Prompt:
Starting at the first line of the entries below, restate each line exactly until you reach the line with "陆隐望着远处的地球，白云城与他想象中不同。", and print that one too. Leave the pictures out and stop there.

:: Dataset excerpts

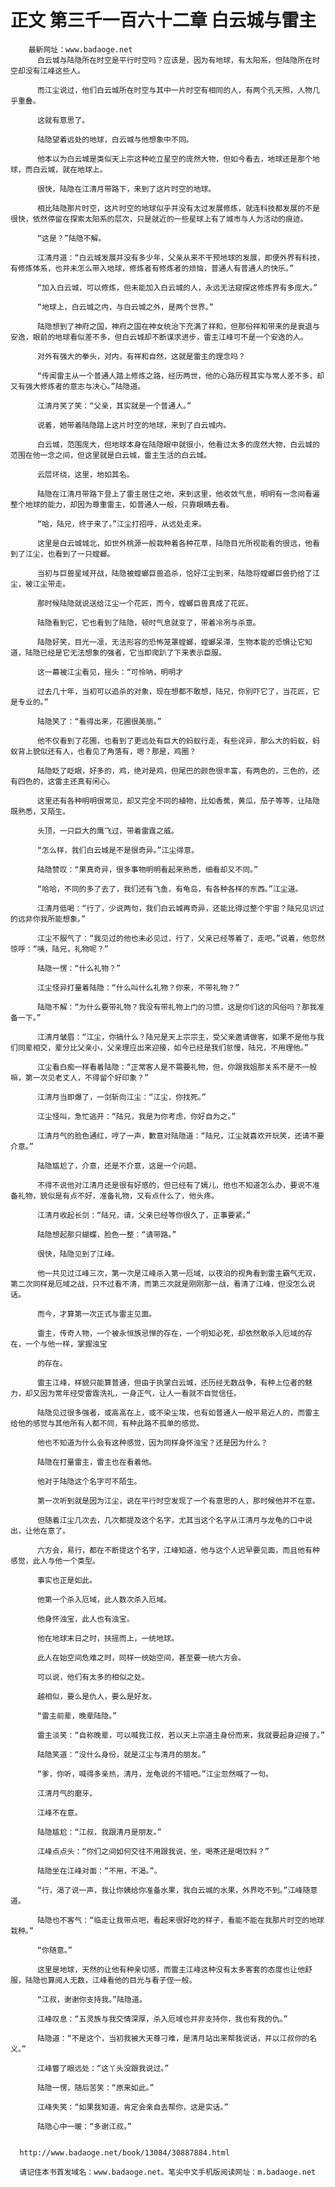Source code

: # 正文 第三千一百六十二章 白云城与雷主
        最新网址：www.badaoge.net
          白云城与陆隐所在时空是平行时空吗？应该是，因为有地球，有太阳系，但陆隐所在时空却没有江峰这些人。
      
          而江尘说过，他们白云城所在时空与其中一片时空有相同的人，有两个孔天照，人物几乎重叠。
      
          这就有意思了。
      
          陆隐望着远处的地球，白云城与他想象中不同。
      
          他本以为白云城是类似天上宗这种屹立星空的庞然大物，但如今看去，地球还是那个地球，而白云城，就在地球上。
      
          很快，陆隐在江清月带路下，来到了这片时空的地球。
      
          相比陆隐那片时空，这片时空的地球似乎并没有太过发展修炼，就连科技都发展的不是很快，依然停留在探索太阳系的层次，只是就近的一些星球上有了城市与人为活动的痕迹。
      
          “这是？”陆隐不解。
      
          江清月道：“白云城发展并没有多少年，父亲从来不干预地球的发展，即便外界有科技，有修炼体系，也并未怎么带入地球，修炼者有修炼者的烦恼，普通人有普通人的快乐。”
      
          “加入白云城，可以修炼，但未能加入白云城的人，永远无法窥探这修炼界有多庞大。”
      
          “地球上，白云城之内，与白云城之外，是两个世界。”
      
          陆隐想到了神府之国，神府之国在神女统治下充满了祥和，但那份祥和带来的是衰退与安逸，眼前的地球看似差不多，但白云城却不断谋求进步，雷主江峰可不是一个安逸的人。
      
          对外有强大的拳头，对内，有祥和自然，这就是雷主的理念吗？
      
          “传闻雷主从一个普通人踏上修炼之路，经历两世，他的心路历程其实与常人差不多，却又有强大修炼者的意志与决心。”陆隐道。
      
          江清月笑了笑：“父亲，其实就是一个普通人。”
      
          说着，她带着陆隐踏上这片时空的地球，来到了白云城内。
      
          白云城，范围庞大，但地球本身在陆隐眼中就很小，他看过太多的庞然大物，白云城的范围在他一念之间，但这里就是白云城，雷主生活的白云城。
      
          云层环绕，这里，地如其名。
      
          陆隐在江清月带路下登上了雷主居住之地，来到这里，他收敛气息，明明有一念间看遍整个地球的能力，却因为尊重雷主，如普通人一般，只靠眼睛去看。
      
          “哈，陆兄，终于来了。”江尘打招呼，从远处走来。
      
          这里是白云城城北，如世外桃源一般栽种着各种花草，陆隐目光所视能看的很远，他看到了江尘，也看到了一只螳螂。
      
          当初与巨兽星域开战，陆隐被螳螂巨兽追杀，恰好江尘到来，陆隐将螳螂巨兽扔给了江尘，被江尘带走。
      
          那时候陆隐就说送给江尘一个花匠，而今，螳螂巨兽真成了花匠。
      
          陆隐看到它，它也看到了陆隐，顿时气息就变了，带着冷冽与杀意。
      
          陆隐好笑，目光一凛，无法形容的恐怖笼罩螳螂，螳螂呆滞，生物本能的恐惧让它知道，陆隐已经是它无法想象的强者，它当即爬趴了下来表示臣服。
      
          这一幕被江尘看见，摇头：“可怜呐，明明才
      
          过去几十年，当初可以追杀的对象，现在想都不敢想，陆兄，你别吓它了，当花匠，它是专业的。”
      
          陆隐笑了：“看得出来，花圃很美丽。”
      
          他不仅看到了花圃，也看到了更远处有巨大的蚂蚁行走，有些诧异，那么大的蚂蚁，蚂蚁背上貌似还有人，也看见了角落有，嗯？那是，鸡圈？
      
          陆隐眨了眨眼，好多的，鸡，绝对是鸡，但尾巴的颜色很丰富，有两色的，三色的，还有四色的，这雷主还真有闲心。
      
          这里还有各种明明很常见，却又完全不同的植物，比如香蕉，黄瓜，茄子等等，让陆隐既熟悉，又陌生。
      
          头顶，一只巨大的鹰飞过，带着雷霆之威。
      
          “怎么样，我们白云城是不是很奇异。”江尘得意。
      
          陆隐赞叹：“果真奇异，很多事物明明看起来熟悉，细看却又不同。”
      
          “哈哈，不同的多了去了，我们还有飞鱼，有龟岛，有各种各样的东西。”江尘道。
      
          江清月低喝：“行了，少说两句，我们白云城再奇异，还能比得过整个宇宙？陆兄见识过的远非你我所能想象。”
      
          江尘不服气了：“我见过的他也未必见过，行了，父亲已经等着了，走吧。”说着，他忽然惊呼：“咦，陆兄，礼物呢？”
      
          陆隐一愣：“什么礼物？”
      
          江尘怪异打量着陆隐：“什么叫什么礼物？你来，不带礼物？”
      
          陆隐不解：“为什么要带礼物？我没有带礼物上门的习惯，这是你们这的风俗吗？那我准备一下。”
      
          江清月皱眉：“江尘，你搞什么？陆兄是天上宗宗主，受父亲邀请做客，如果不是他与我们同辈相交，辈分比父亲小，父亲理应出来迎接，如今已经是我们怠慢，陆兄，不用理他。”
      
          江尘看白痴一样看着陆隐：“正常客人是不需要礼物，但，你跟我姐那关系不是不一般嘛，第一次见老丈人，不得留个好印象？”
      
          江清月当即爆了，一剑斩向江尘：“江尘，你找死。”
      
          江尘怪叫，急忙逃开：“陆兄，我是为你考虑，你好自为之。”
      
          江清月气的脸色通红，哼了一声，歉意对陆隐道：“陆兄，江尘就喜欢开玩笑，还请不要介意。”
      
          陆隐尴尬了，介意，还是不介意，这是一个问题。
      
          不得不说他对江清月还是很有好感的，但已经有了嫣儿，他也不知道怎么办，要说不准备礼物，貌似是有点不好，准备礼物，又有点什么了，他头疼。
      
          江清月收起长剑：“陆兄，请，父亲已经等你很久了，正事要紧。”
      
          陆隐想起那只蝴蝶，脸色一整：“请带路。”
      
          很快，陆隐见到了江峰。
      
          他一共见过江峰三次，第一次是江峰杀入第一厄域，以夜泊的视角看到雷主霸气无双，第二次同样是厄域之战，只不过看不清，而第三次就是刚刚那一战，看清了江峰，但没怎么说话。
      
          而今，才算第一次正式与雷主见面。
      
          雷主，传奇人物，一个被永恒族忌惮的存在，一个明知必死，却依然敢杀入厄域的存在，一个与他一样，掌握浊宝
      
          的存在。
      
          雷主江峰，样貌只能算普通，但由于执掌白云城，还历经无数战争，有种上位者的魅力，却又因为常年经受雷霆洗礼，一身正气，让人一看就不自觉信任。
      
          陆隐见过很多强者，或高高在上，或不染尘埃，也有如普通人一般平易近人的，而雷主给他的感觉与其他所有人都不同，有种此路不孤单的感觉。
      
          他也不知道为什么会有这种感觉，因为同样身怀浊宝？还是因为什么？
      
          陆隐在打量雷主，雷主也在看着他。
      
          他对于陆隐这个名字可不陌生。
      
          第一次听到就是因为江尘，说在平行时空发现了一个有意思的人，那时候他并不在意。
      
          但随着江尘几次去，几次都提及这个名字，尤其当这个名字从江清月与龙龟的口中说出，让他在意了。
      
          六方会，易行，都在不断提这个名字，江峰知道，他与这个人迟早要见面，而且他有种感觉，此人与他一个类型。
      
          事实也正是如此。
      
          他第一个杀入厄域，此人数次杀入厄域。
      
          他身怀浊宝，此人也有浊宝。
      
          他在地球末日之时，扶摇而上，一统地球。
      
          此人在始空间危难之时，同样一统始空间，甚至要一统六方会。
      
          可以说，他们有太多的相似之处。
      
          越相似，要么是仇人，要么是好友。
      
          “雷主前辈，晚辈陆隐。”
      
          雷主淡笑：“自称晚辈，可以喊我江叔，若以天上宗道主身份而来，我就要起身迎接了。”
      
          陆隐笑道：“没什么身份，就是江尘与清月的朋友。”
      
          “爹，你听，喊得多亲热，清月，龙龟说的不错吧。”江尘忽然喊了一句。
      
          江清月气的磨牙。
      
          江峰不在意。
      
          陆隐尴尬：“江叔，我跟清月是朋友。”
      
          江峰点点头：“你们之间如何交往不用跟我说，坐，喝茶还是喝饮料？”
      
          陆隐坐在江峰对面：“不用，不渴。”。
      
          “行，渴了说一声，我让你姨给你准备水果，我白云城的水果，外界吃不到。”江峰随意道。
      
          陆隐也不客气：“临走让我带点吧，看起来很好吃的样子，看能不能在我那片时空的地球栽种。”
      
          “你随意。”
      
          这里是地球，天然的让他有种亲切感，而雷主江峰这种没有太多客套的态度也让他舒服，陆隐也算阅人无数，江峰看他的目光与看子侄一般。
      
          “江叔，谢谢你支持我。”陆隐道。
      
          江峰叹息：“五灵族与我交情深厚，杀入厄域也并非支持你，我也有我的仇。”
      
          陆隐道：“不是这个，当初我被大天尊刁难，是清月站出来帮我说话，并以江叔你的名义。”
      
          江峰瞥了眼远处：“这丫头没跟我说过。”
      
          陆隐一愣，随后苦笑：“原来如此。”
      
          江峰失笑：“如果我知道，肯定会亲自去帮你，这是实话。”
      
          陆隐心中一暖：“多谢江叔。”
      
      
      http://www.badaoge.net/book/13084/30887884.html
      
      请记住本书首发域名：www.badaoge.net。笔尖中文手机版阅读网址：m.badaoge.net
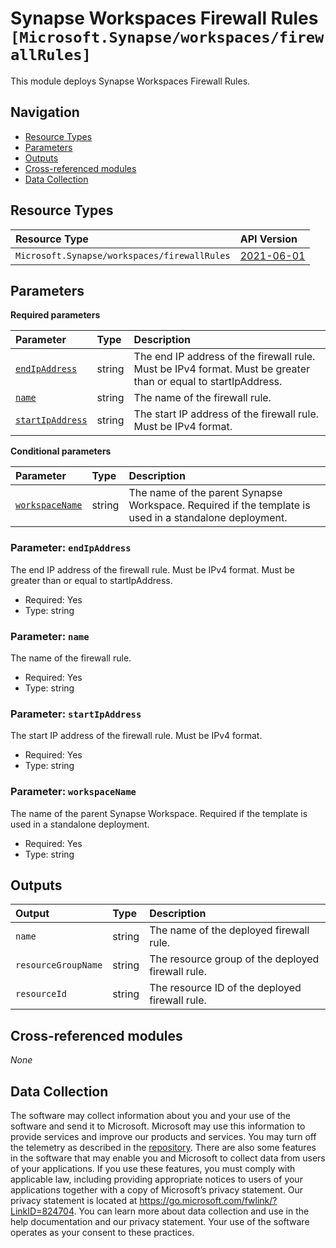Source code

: # Synapse Workspaces Firewall Rules `[Microsoft.Synapse/workspaces/firewallRules]`

This module deploys Synapse Workspaces Firewall Rules.

## Navigation

- [Resource Types](#Resource-Types)
- [Parameters](#Parameters)
- [Outputs](#Outputs)
- [Cross-referenced modules](#Cross-referenced-modules)
- [Data Collection](#Data-Collection)

## Resource Types

| Resource Type | API Version |
| :-- | :-- |
| `Microsoft.Synapse/workspaces/firewallRules` | [2021-06-01](https://learn.microsoft.com/en-us/azure/templates/Microsoft.Synapse/2021-06-01/workspaces/firewallRules) |

## Parameters

**Required parameters**

| Parameter | Type | Description |
| :-- | :-- | :-- |
| [`endIpAddress`](#parameter-endipaddress) | string | The end IP address of the firewall rule. Must be IPv4 format. Must be greater than or equal to startIpAddress. |
| [`name`](#parameter-name) | string | The name of the firewall rule. |
| [`startIpAddress`](#parameter-startipaddress) | string | The start IP address of the firewall rule. Must be IPv4 format. |

**Conditional parameters**

| Parameter | Type | Description |
| :-- | :-- | :-- |
| [`workspaceName`](#parameter-workspacename) | string | The name of the parent Synapse Workspace. Required if the template is used in a standalone deployment. |

### Parameter: `endIpAddress`

The end IP address of the firewall rule. Must be IPv4 format. Must be greater than or equal to startIpAddress.

- Required: Yes
- Type: string

### Parameter: `name`

The name of the firewall rule.

- Required: Yes
- Type: string

### Parameter: `startIpAddress`

The start IP address of the firewall rule. Must be IPv4 format.

- Required: Yes
- Type: string

### Parameter: `workspaceName`

The name of the parent Synapse Workspace. Required if the template is used in a standalone deployment.

- Required: Yes
- Type: string


## Outputs

| Output | Type | Description |
| :-- | :-- | :-- |
| `name` | string | The name of the deployed firewall rule. |
| `resourceGroupName` | string | The resource group of the deployed firewall rule. |
| `resourceId` | string | The resource ID of the deployed firewall rule. |

## Cross-referenced modules

_None_

## Data Collection

The software may collect information about you and your use of the software and send it to Microsoft. Microsoft may use this information to provide services and improve our products and services. You may turn off the telemetry as described in the [repository](https://aka.ms/avm/telemetry). There are also some features in the software that may enable you and Microsoft to collect data from users of your applications. If you use these features, you must comply with applicable law, including providing appropriate notices to users of your applications together with a copy of Microsoft’s privacy statement. Our privacy statement is located at <https://go.microsoft.com/fwlink/?LinkID=824704>. You can learn more about data collection and use in the help documentation and our privacy statement. Your use of the software operates as your consent to these practices.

::::

Response below:
Source code

: # 正文 第三千一百六十二章 白云城与雷主
        最新网址：www.badaoge.net
          白云城与陆隐所在时空是平行时空吗？应该是，因为有地球，有太阳系，但陆隐所在时空却没有江峰这些人。
      
          而江尘说过，他们白云城所在时空与其中一片时空有相同的人，有两个孔天照，人物几乎重叠。
      
          这就有意思了。
      
          陆隐望着远处的地球，白云城与他想象中不同。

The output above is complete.